The layoffs and forced relocations are the latest phase of the White House’s massive downsizing of CISA, which experts warn could further deplete the U.S.’s already weakened cyber-defense force. While the full consequences of the staff reductions remain unclear, they could include diminished support for critical infrastructure organizations and a reduced readiness to counter evolving nation-state and criminal threats.

The Department of Homeland Security has laid off 176 employees since the federal government shut down on Oct. 1, according to a court filing, and a DHS statement indicated that CISA accounted for the bulk of those layoffs due to its past work combating election misinformation. “During the last administration, CISA was focused on censorship, branding and electioneering,” a spokesperson said. “This is part of getting CISA back on mission.”
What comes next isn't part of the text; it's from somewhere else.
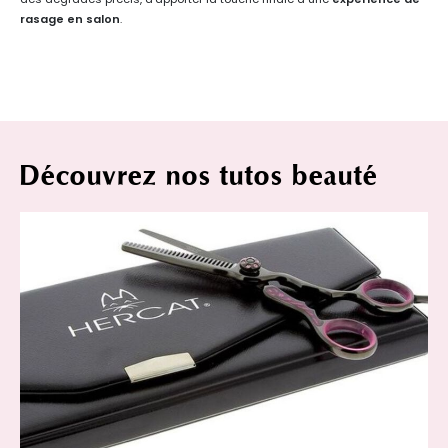
rasage en salon
.
Découvrez nos tutos beauté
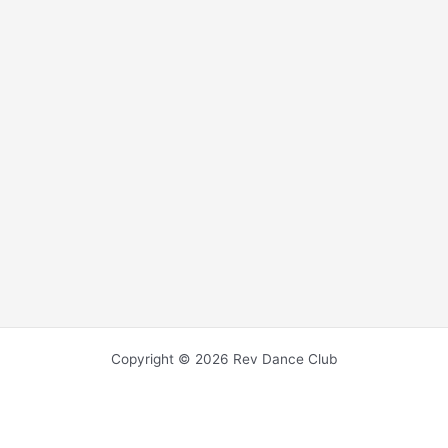
Copyright © 2026 Rev Dance Club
According to two U.S. officials familiar with the matter, the layoffs targeted employees in CISA’s Stakeholder Engagement Division, which manages the agency’s relationships with state, local, international and critical infrastructure partners; the Integrated Operations Division, which delivers services to partner organizations and runs CISA’s around-the-clock watch center; and the Infrastructure Security Division’s Chemical Security unit, which helped protect chemical facilities. The Cybersecurity Division did not experience any layoffs, two officials said.

In addition to the layoffs, the Trump administration is also pushing out CISA employees in a less direct way.

DHS has spent the past several months sending relocation orders, known as Management Directed Reassignments (MDR), to CISA staffers working on a wide variety of critical tasks, according to six U.S. officials and a former official familiar with the matter, all of whom requested anonymity to speak freely. DHS is reassigning CISA employees to U.S. Immigration and Customs Enforcement, U.S. Customs and Border Protection, the Federal Emergency Management Agency and the Federal Protective Service, which guards immigration centers and other federal facilities. Refusing an MDR can be considered grounds for termination.

Cross-country marching orders

Many of these new jobs are across the country from where CISA employees live. “They’re MDRing someone from Georgia up to New York and MDRing someone from New York over to Texas,” said one U.S. official, who, like others interviewed for this story, requested anonymity to speak candidly.

Two CISA employees were reassigned to ICE jobs in D.C., even though “one of them lives nowhere near D.C.,” said a second U.S. official. “I know these people very well. They are doing sensitive and important work.”

In other cases, this person said, CISA staffers in D.C. are being ordered to move to Massachusetts, Texas and other states. One employee who was ordered to report to a new job in Alaska quit rather than relocate, according to the first official.

“In all cases,” said the second official, “it seems like it’s in an effort to get them to quit instead of firing them.”

Employees have been given seven days to respond to their new orders, multiple officials said. It is unclear how the ongoing federal government shutdown will affect that timeline, including whether DHS is extending the deadline until normal agency operations resume. Many employees still don’t know if they will be given more time to make a decision.

“It is playing, insecurity-wise, with your paycheck, your stability,” the first official said.

Agency under siege

The reassignments at CISA, first reported by Bloomberg, come as the agency is already in serious trouble, reeling from the loss of one-third of its workforce during the Trump administration and intense criticism from Republican lawmakers about its efforts to combat election-related mis- and disinformation during the 2020 election.